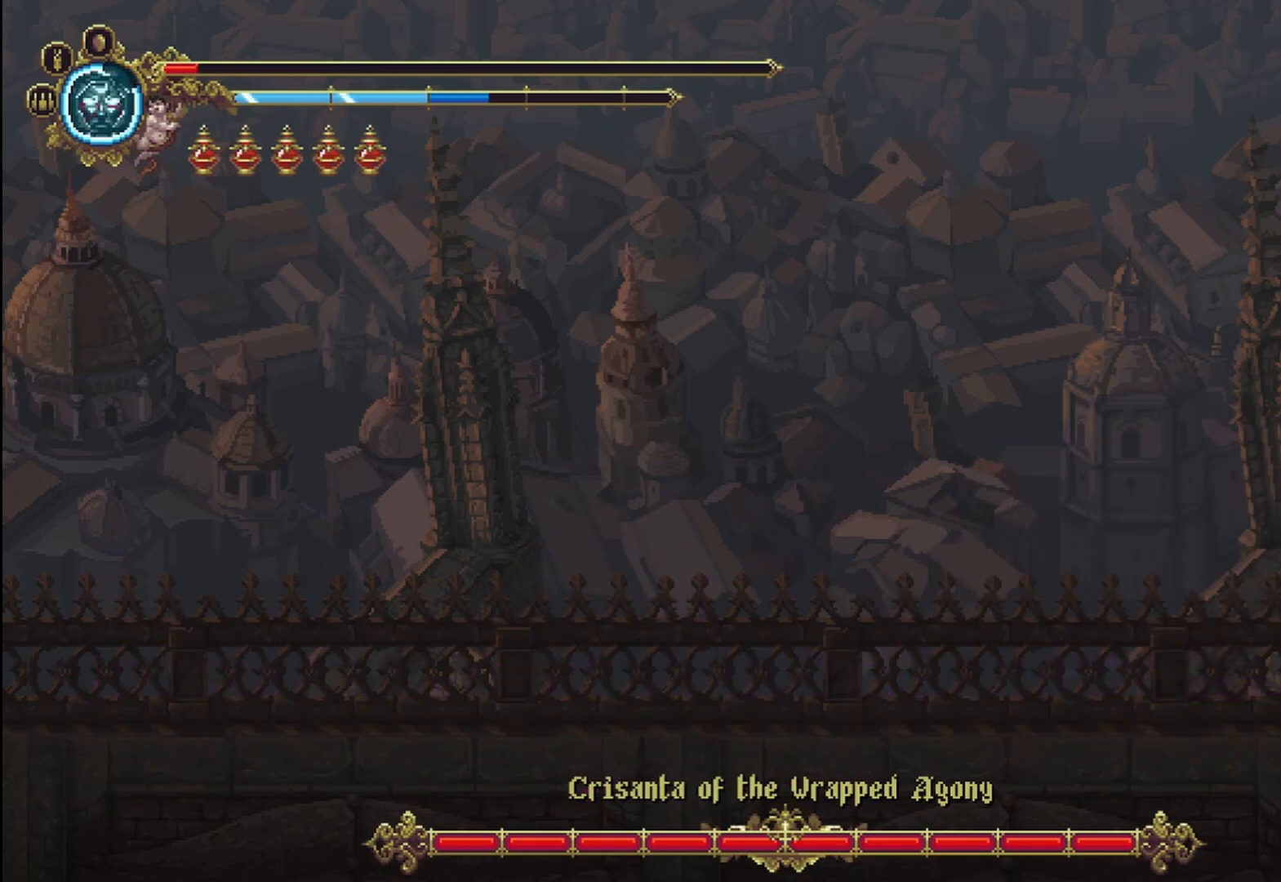
{"buttons": [], "left_stick": "center", "right_stick": "center", "events": []}
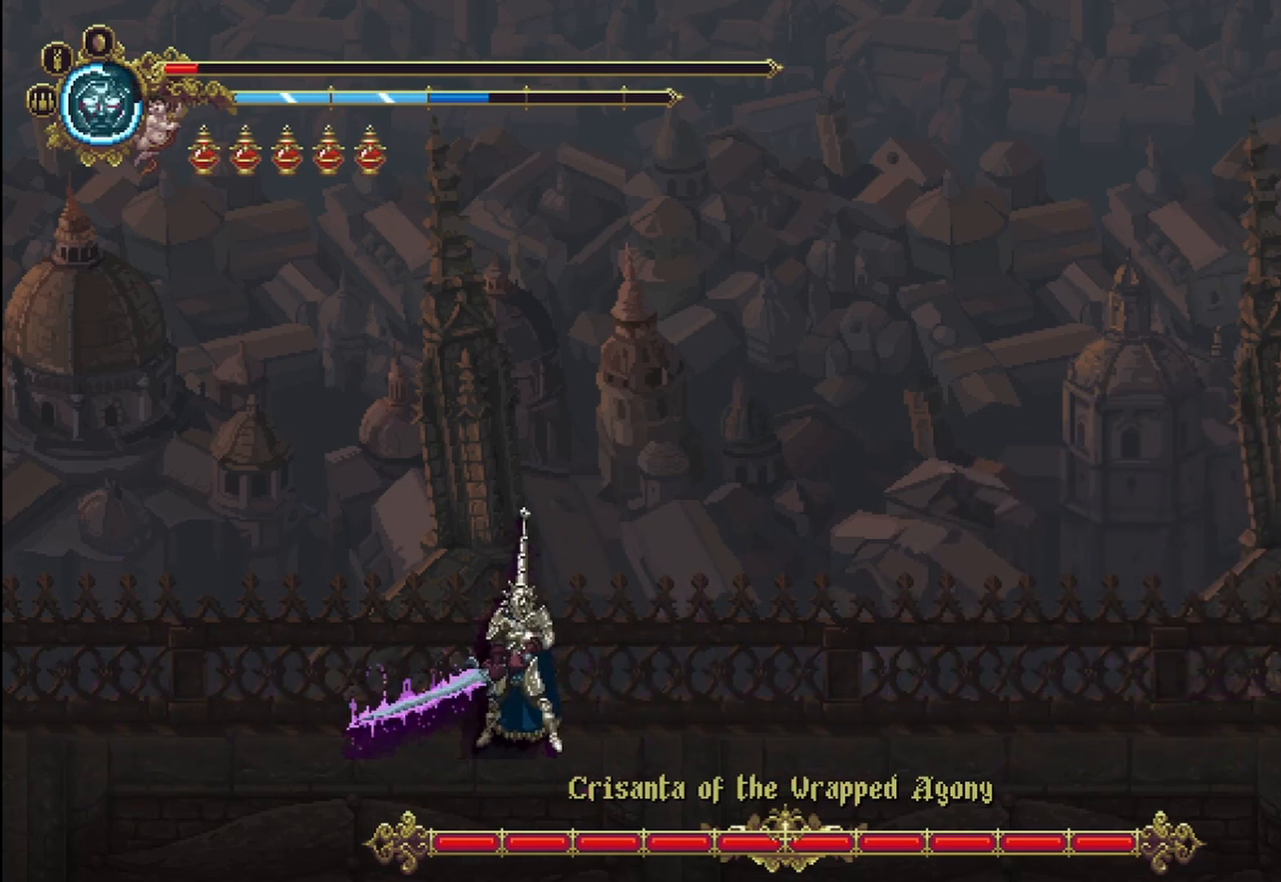
{"buttons": [], "left_stick": "center", "right_stick": "center", "events": []}
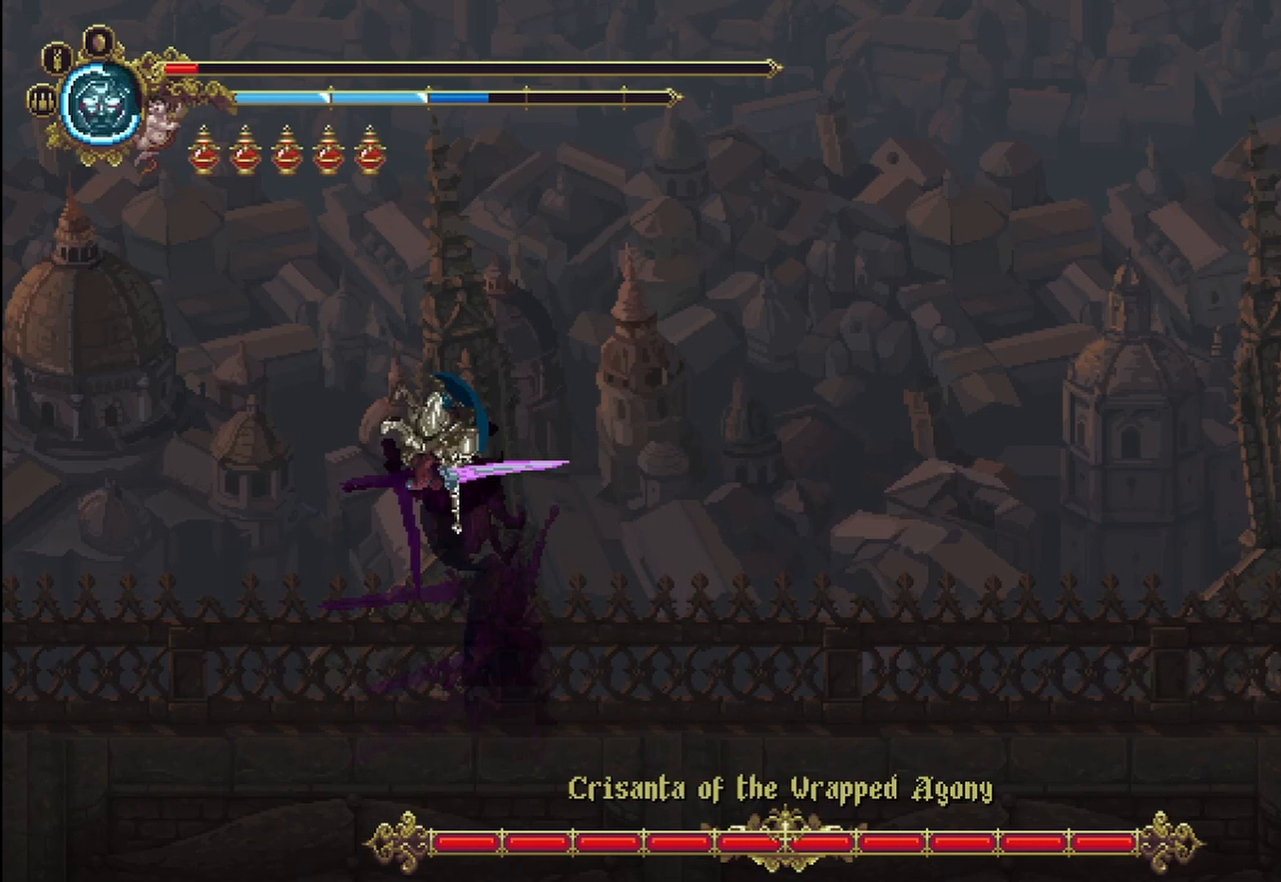
{"buttons": [], "left_stick": "center", "right_stick": "center", "events": []}
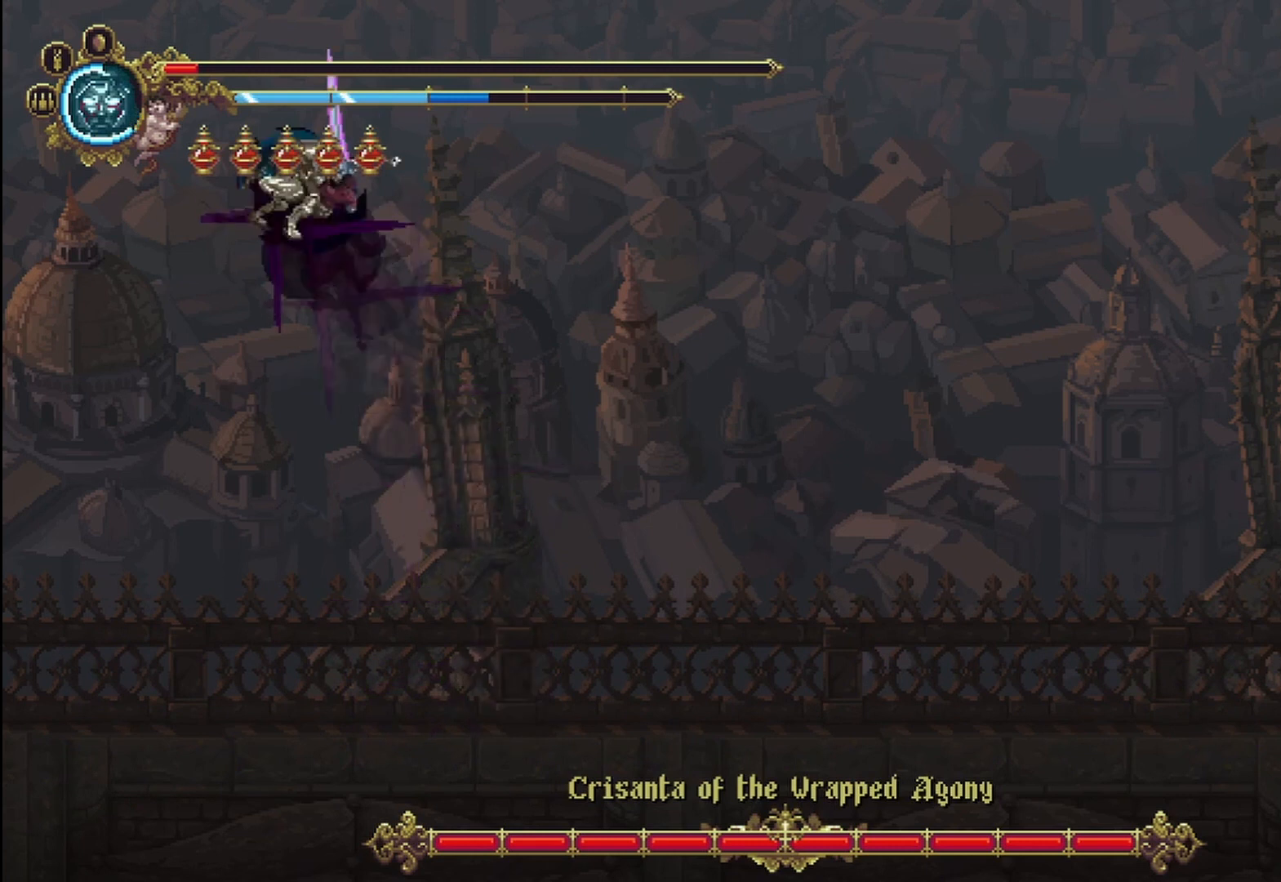
{"buttons": [], "left_stick": "center", "right_stick": "center", "events": [[125, "left_stick", "left"], [500, "left_stick", "center"]]}
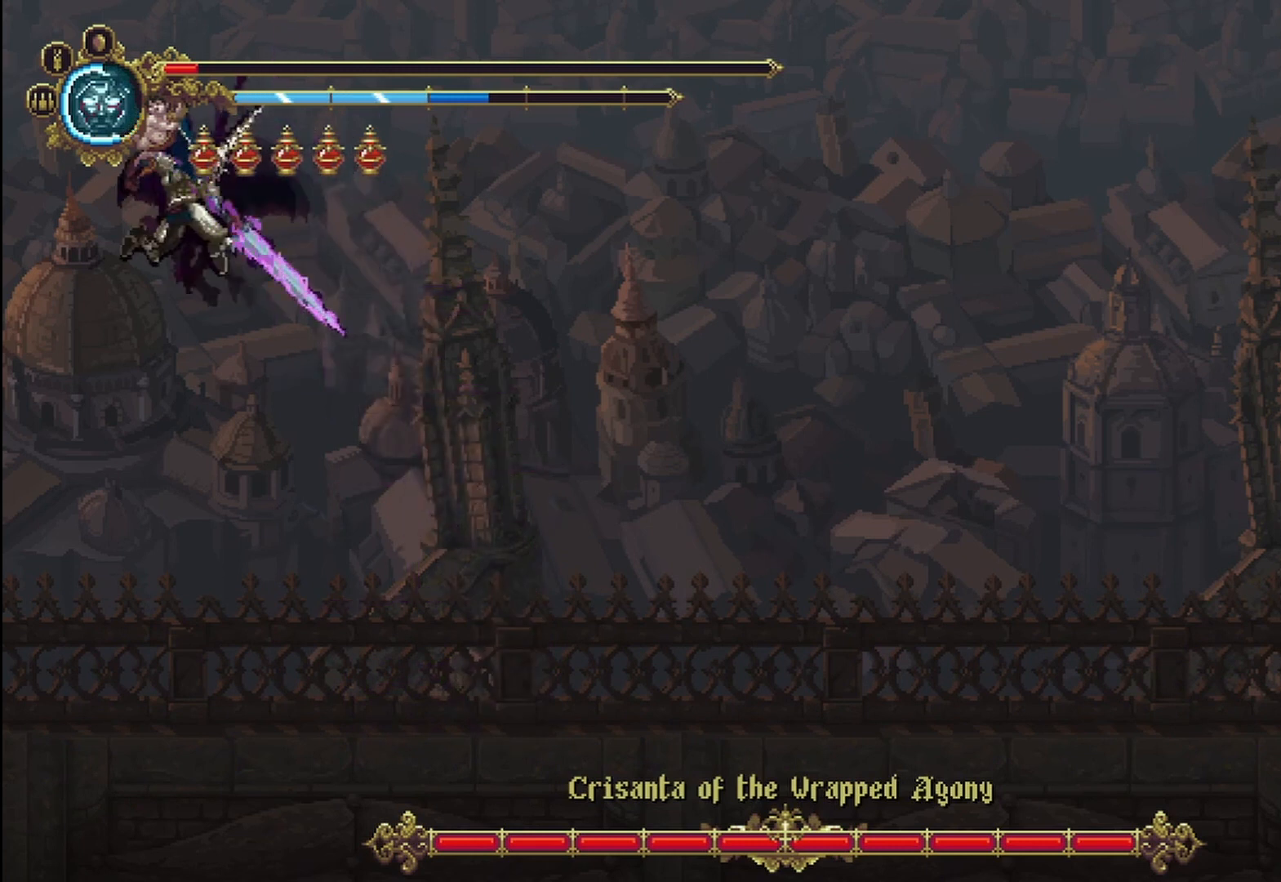
{"buttons": ["A"], "left_stick": "up-left", "right_stick": "center", "events": [[42, "left_stick", "right"], [208, "left_stick", "up-left"], [250, "A", "down"]]}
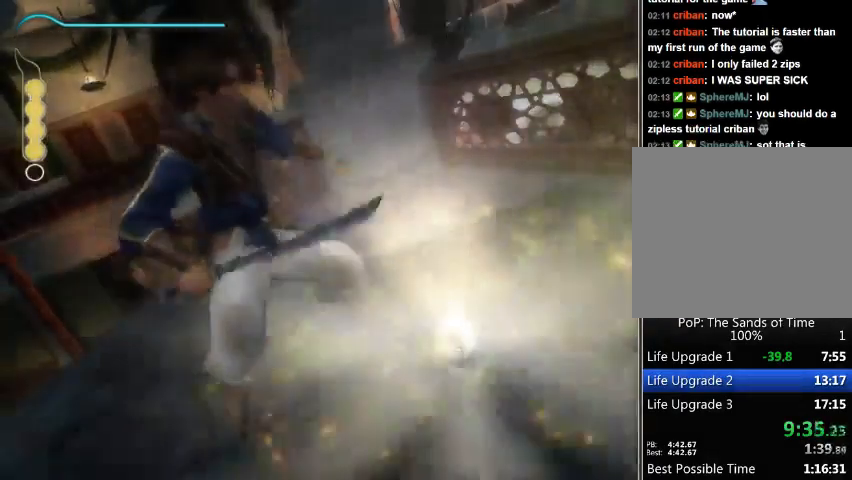
Gameplay with a controller (Xbox layout); each line is a JSON object with the inputs held at the frame after it. "events" lists button and stick changes between this image and that frame as [ms after this image, input, new state], when the widget could be followed in between. Not read: L2 L3 R2 R3.
{"buttons": [], "left_stick": "down-right", "right_stick": "center", "events": [[200, "B", "down"], [267, "B", "up"], [333, "B", "down"], [400, "B", "up"], [467, "B", "down"], [500, "B", "up"]]}
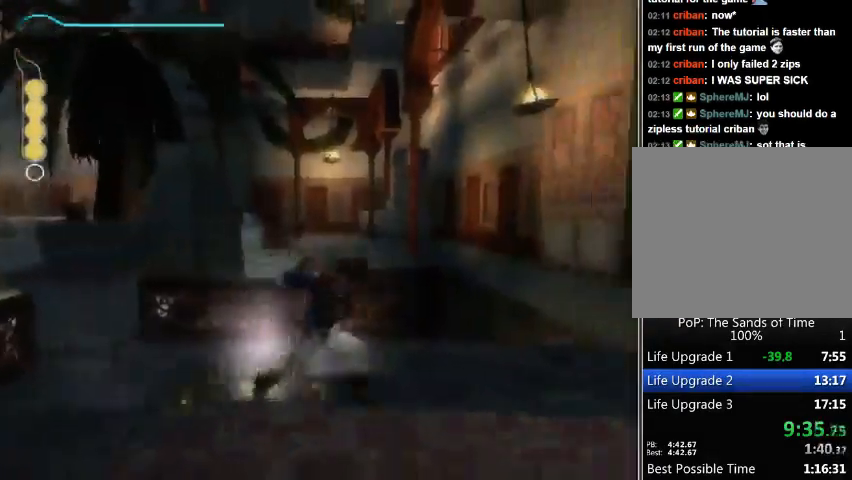
{"buttons": [], "left_stick": "up-right", "right_stick": "center", "events": [[133, "left_stick", "up-right"]]}
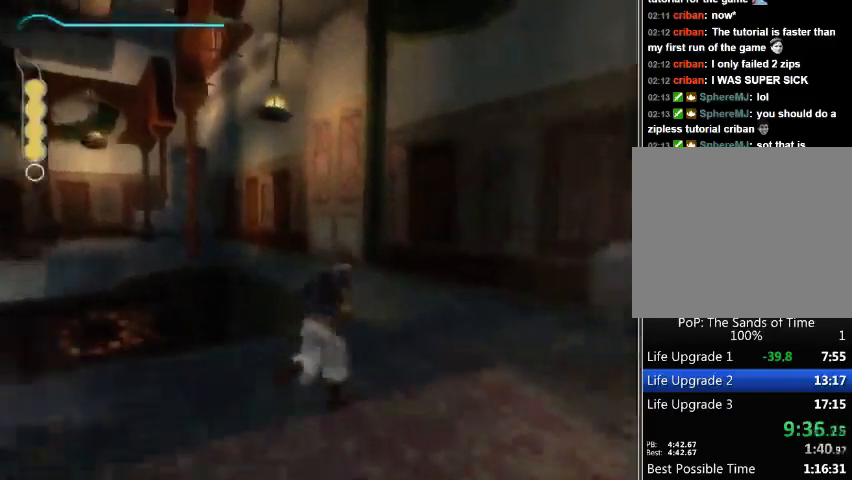
{"buttons": [], "left_stick": "center", "right_stick": "center", "events": [[233, "left_stick", "down-left"], [333, "left_stick", "center"]]}
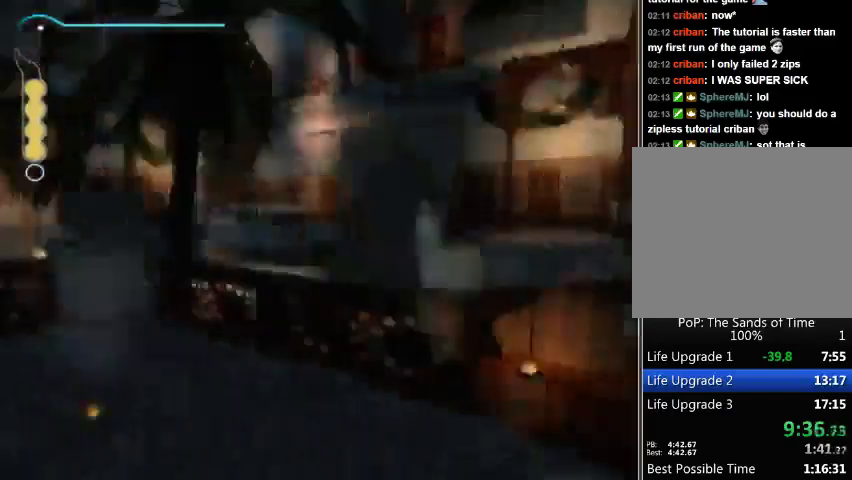
{"buttons": [], "left_stick": "center", "right_stick": "right", "events": [[300, "right_stick", "left"], [400, "right_stick", "center"], [500, "right_stick", "right"]]}
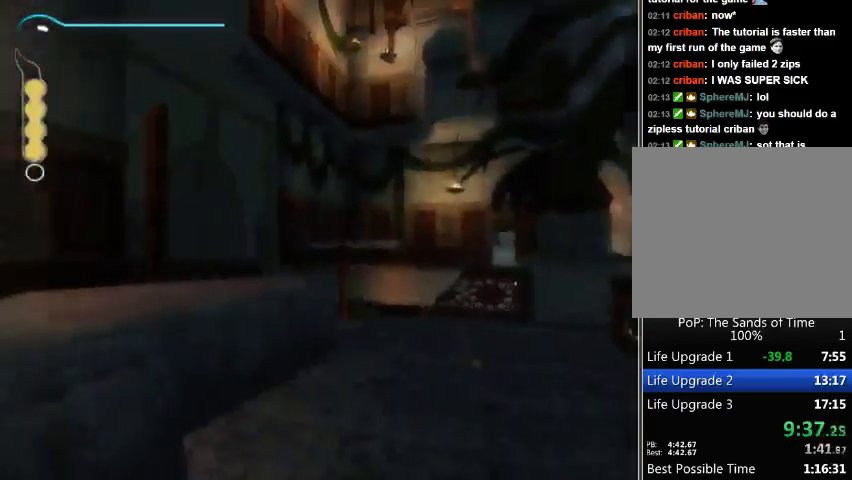
{"buttons": [], "left_stick": "center", "right_stick": "center", "events": [[100, "right_stick", "center"]]}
========
_WHAT TO WORK ON_:
Scan the records for the word "buttons" and copy every line where it is found.

_PROBLEM SOLUTION_:
{"buttons": [], "left_stick": "center", "right_stick": "center", "events": []}
{"buttons": [], "left_stick": "center", "right_stick": "center", "events": []}
{"buttons": [], "left_stick": "center", "right_stick": "center", "events": []}
{"buttons": [], "left_stick": "center", "right_stick": "center", "events": [[125, "left_stick", "left"], [500, "left_stick", "center"]]}
{"buttons": ["A"], "left_stick": "up-left", "right_stick": "center", "events": [[42, "left_stick", "right"], [208, "left_stick", "up-left"], [250, "A", "down"]]}
{"buttons": [], "left_stick": "down-right", "right_stick": "center", "events": [[200, "B", "down"], [267, "B", "up"], [333, "B", "down"], [400, "B", "up"], [467, "B", "down"], [500, "B", "up"]]}
{"buttons": [], "left_stick": "up-right", "right_stick": "center", "events": [[133, "left_stick", "up-right"]]}
{"buttons": [], "left_stick": "center", "right_stick": "center", "events": [[233, "left_stick", "down-left"], [333, "left_stick", "center"]]}
{"buttons": [], "left_stick": "center", "right_stick": "right", "events": [[300, "right_stick", "left"], [400, "right_stick", "center"], [500, "right_stick", "right"]]}
{"buttons": [], "left_stick": "center", "right_stick": "center", "events": [[100, "right_stick", "center"]]}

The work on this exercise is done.